◆ Try it: Give the lines read from each of the records below as one numbered list, skipping any blank lines. Leave the pictures out of the answer.

◆ Data in this exercise:
--- --- ---
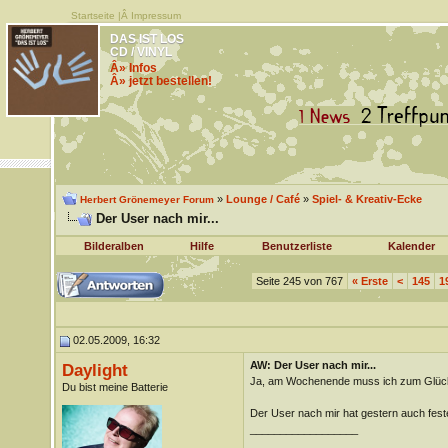
Startseite
|Â
Impressum
DAS IST LOS
CD / VINYL
Â» Infos
Â» jetzt bestellen!
»
Lounge / Café
»
Spiel- & Kreativ-Ecke
Herbert Grönemeyer Forum
Der User nach mir...
Bilderalben
Hilfe
Benutzerliste
Kalender
Seite 245 von 767
«
Erste
<
145
1
02.05.2009, 16:32
AW: Der User nach mir...
Daylight
Ja, am Wochenende muss ich zum Glück 
Du bist meine Batterie
Der User nach mir hat gestern auch fest
__________________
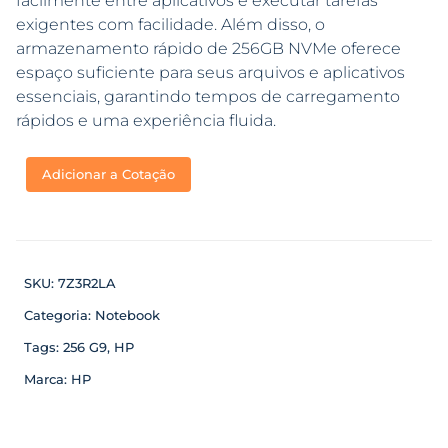
facilmente entre aplicativos e executar tarefas
exigentes com facilidade. Além disso, o
armazenamento rápido de 256GB NVMe oferece
espaço suficiente para seus arquivos e aplicativos
essenciais, garantindo tempos de carregamento
rápidos e uma experiência fluida.
Adicionar a Cotação
SKU:
7Z3R2LA
Categoria:
Notebook
Tags:
256 G9
,
HP
Marca:
HP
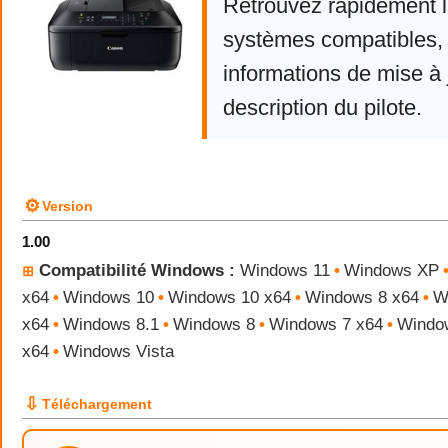
Retrouvez rapidement la
systèmes compatibles, 
informations de mise à j
description du pilote.
⚙
Version
1.00
Compatibilité Windows :
Windows 11
•
Windows XP
⊞
x64
•
Windows 10
•
Windows 10 x64
•
Windows 8 x64
•
W
x64
•
Windows 8.1
•
Windows 8
•
Windows 7 x64
•
Windo
x64
•
Windows Vista
⇩
Téléchargement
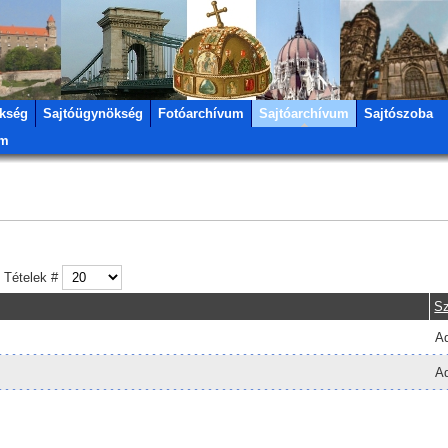
kség
Sajtóügynökség
Fotóarchívum
Sajtóarchívum
Sajtószoba
um
Tételek #
S
Ad
Ad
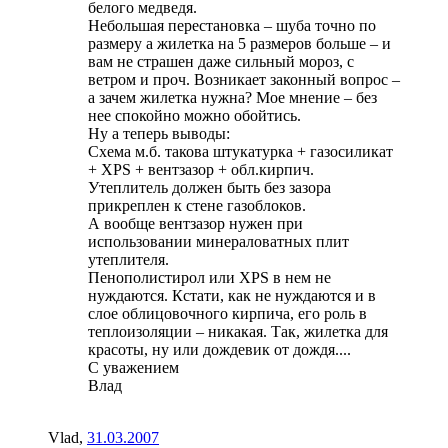
белого медведя.
Небольшая перестановка – шуба точно по
размеру а жилетка на 5 размеров больше – и
вам не страшен даже сильный мороз, с
ветром и проч. Возникает законный вопрос –
а зачем жилетка нужна? Мое мнение – без
нее спокойно можно обойтись.
Ну а теперь выводы:
Схема м.б. такова штукатурка + газосиликат
+ XPS + вентзазор + обл.кирпич.
Утеплитель должен быть без зазора
прикреплен к стене газоблоков.
А вообще вентзазор нужен при
использовании минераловатных плит
утеплителя.
Пенополистирол или XPS в нем не
нуждаются. Кстати, как не нуждаются и в
слое облицовочного кирпича, его роль в
теплоизоляции – никакая. Так, жилетка для
красоты, ну или дождевик от дождя....
С уважением
Влад
Vlad
,
31.03.2007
--- --- ---
◆ Response:
1. Startseite
2. |Â
3. Impressum
4. DAS IST LOS
5. CD / VINYL
6. Â» Infos
7. Â» jetzt bestellen!
8. »
9. Lounge / Café
10. »
11. Spiel- & Kreativ-Ecke
12. Herbert Grönemeyer Forum
13. Der User nach mir...
14. Bilderalben
15. Hilfe
16. Benutzerliste
17. Kalender
18. Seite 245 von 767
19. «
20. Erste
21. <
22. 145
23. 1
24. 02.05.2009, 16:32
25. AW: Der User nach mir...
26. Daylight
27. Ja, am Wochenende muss ich zum Glück 
28. Du bist meine Batterie
29. Der User nach mir hat gestern auch fest
30. __________________
31. facilmente entre aplicativos e executar tarefas
32. exigentes com facilidade. Além disso, o
33. armazenamento rápido de 256GB NVMe oferece
34. espaço suficiente para seus arquivos e aplicativos
35. essenciais, garantindo tempos de carregamento
36. rápidos e uma experiência fluida.
37. Adicionar a Cotação
38. SKU:
39. 7Z3R2LA
40. Categoria:
41. Notebook
42. Tags:
43. 256 G9
44. ,
45. HP
46. Marca:
47. HP
48. Retrouvez rapidement la
49. systèmes compatibles, 
50. informations de mise à j
51. description du pilote.
52. ⚙
53. Version
54. 1.00
55. Compatibilité Windows :
56. Windows 11
57. •
58. Windows XP
59. ⊞
60. x64
61. •
62. Windows 10
63. •
64. Windows 10 x64
65. •
66. Windows 8 x64
67. •
68. W
69. x64
70. •
71. Windows 8.1
72. •
73. Windows 8
74. •
75. Windows 7 x64
76. •
77. Windo
78. x64
79. •
80. Windows Vista
81. ⇩
82. Téléchargement
83. kség
84. Sajtóügynökség
85. Fotóarchívum
86. Sajtóarchívum
87. Sajtószoba
88. um
89. Tételek #
90. S
91. Ad
92. Ad
93. белого медведя.
94. Небольшая перестановка – шуба точно по
95. размеру а жилетка на 5 размеров больше – и
96. вам не страшен даже сильный мороз, с
97. ветром и проч. Возникает законный вопрос –
98. а зачем жилетка нужна? Мое мнение – без
99. нее спокойно можно обойтись.
100. Ну а теперь выводы:
101. Схема м.б. такова штукатурка + газосиликат
102. + XPS + вентзазор + обл.кирпич.
103. Утеплитель должен быть без зазора
104. прикреплен к стене газоблоков.
105. А вообще вентзазор нужен при
106. использовании минераловатных плит
107. утеплителя.
108. Пенополистирол или XPS в нем не
109. нуждаются. Кстати, как не нуждаются и в
110. слое облицовочного кирпича, его роль в
111. теплоизоляции – никакая. Так, жилетка для
112. красоты, ну или дождевик от дождя....
113. С уважением
114. Влад
115. Vlad
116. ,
117. 31.03.2007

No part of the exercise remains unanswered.